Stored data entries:
╭──

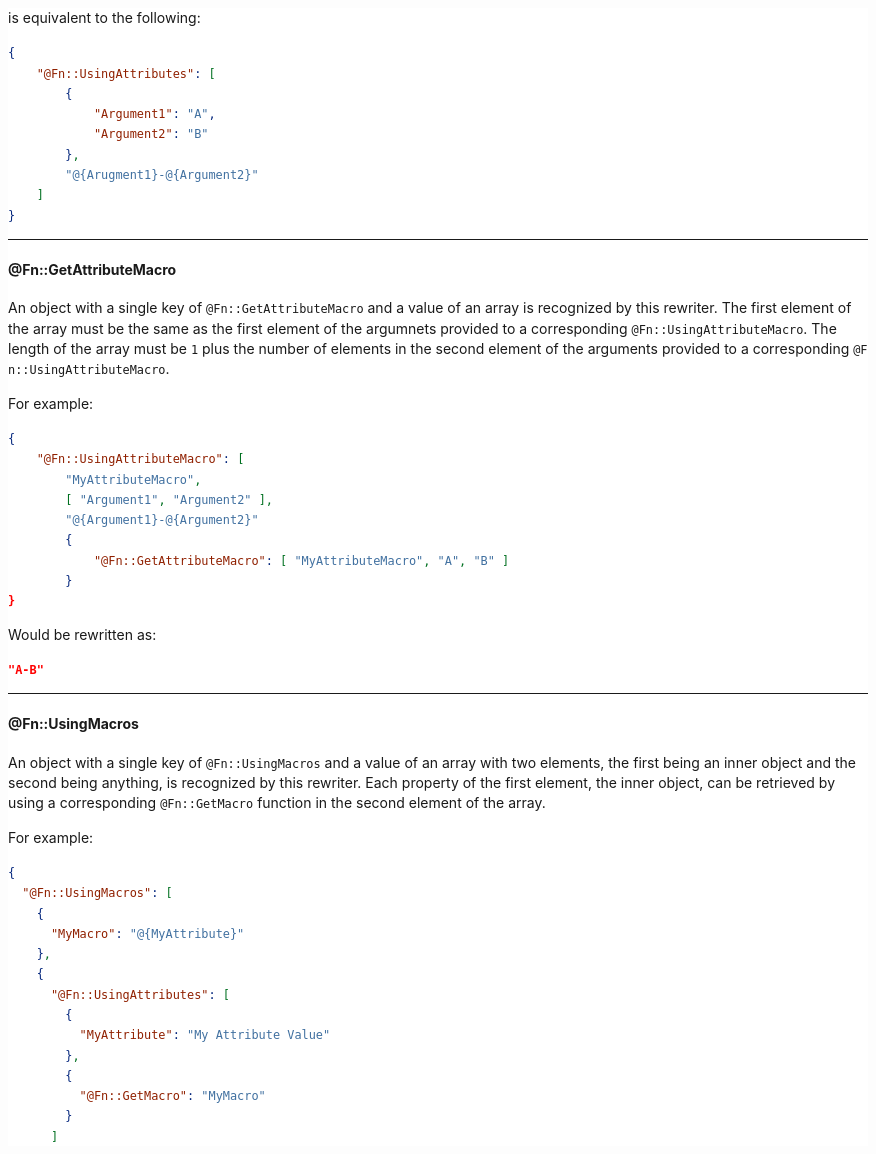 is equivalent to the following:

```json
{
    "@Fn::UsingAttributes": [
        {
            "Argument1": "A",
            "Argument2": "B"
        },
        "@{Arugment1}-@{Argument2}"
    ]
}
```

---

#### @Fn::GetAttributeMacro

An object with a single key of `@Fn::GetAttributeMacro` and a value of an array is recognized by this rewriter. The first element of the array must be the same as the first element of the argumnets provided to a corresponding `@Fn::UsingAttributeMacro`. The length of the array must be `1` plus the number of elements in the second element of the arguments provided to a corresponding `@Fn::UsingAttributeMacro`.

For example:

```json
{
    "@Fn::UsingAttributeMacro": [
        "MyAttributeMacro",
        [ "Argument1", "Argument2" ],
        "@{Argument1}-@{Argument2}"
        {
            "@Fn::GetAttributeMacro": [ "MyAttributeMacro", "A", "B" ]
        }
}
```

Would be rewritten as:

```json
"A-B"
```

---

#### @Fn::UsingMacros

An object with a single key of `@Fn::UsingMacros` and a value of an array with two elements, the first being an inner object and the second being anything, is recognized by this rewriter. Each property of the first element, the inner object, can be retrieved by using a corresponding `@Fn::GetMacro` function in the second element of the array.

For example:

```json
{
  "@Fn::UsingMacros": [
    {
      "MyMacro": "@{MyAttribute}"
    },
    {
      "@Fn::UsingAttributes": [
        {
          "MyAttribute": "My Attribute Value"
        },
        {
          "@Fn::GetMacro": "MyMacro"
        }
      ]
```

╰──

Exercise aim
Retype only the lines that run from the first line of the entries above to the line containing "#### @Fn::UsingMacros", both included. Do not carry over any pictures.

Exercise result
 is equivalent to the following:

```json
{
    "@Fn::UsingAttributes": [
        {
            "Argument1": "A",
            "Argument2": "B"
        },
        "@{Arugment1}-@{Argument2}"
    ]
}
```

---

#### @Fn::GetAttributeMacro

An object with a single key of `@Fn::GetAttributeMacro` and a value of an array is recognized by this rewriter. The first element of the array must be the same as the first element of the argumnets provided to a corresponding `@Fn::UsingAttributeMacro`. The length of the array must be `1` plus the number of elements in the second element of the arguments provided to a corresponding `@Fn::UsingAttributeMacro`.

For example:

```json
{
    "@Fn::UsingAttributeMacro": [
        "MyAttributeMacro",
        [ "Argument1", "Argument2" ],
        "@{Argument1}-@{Argument2}"
        {
            "@Fn::GetAttributeMacro": [ "MyAttributeMacro", "A", "B" ]
        }
}
```

Would be rewritten as:

```json
"A-B"
```

---

#### @Fn::UsingMacros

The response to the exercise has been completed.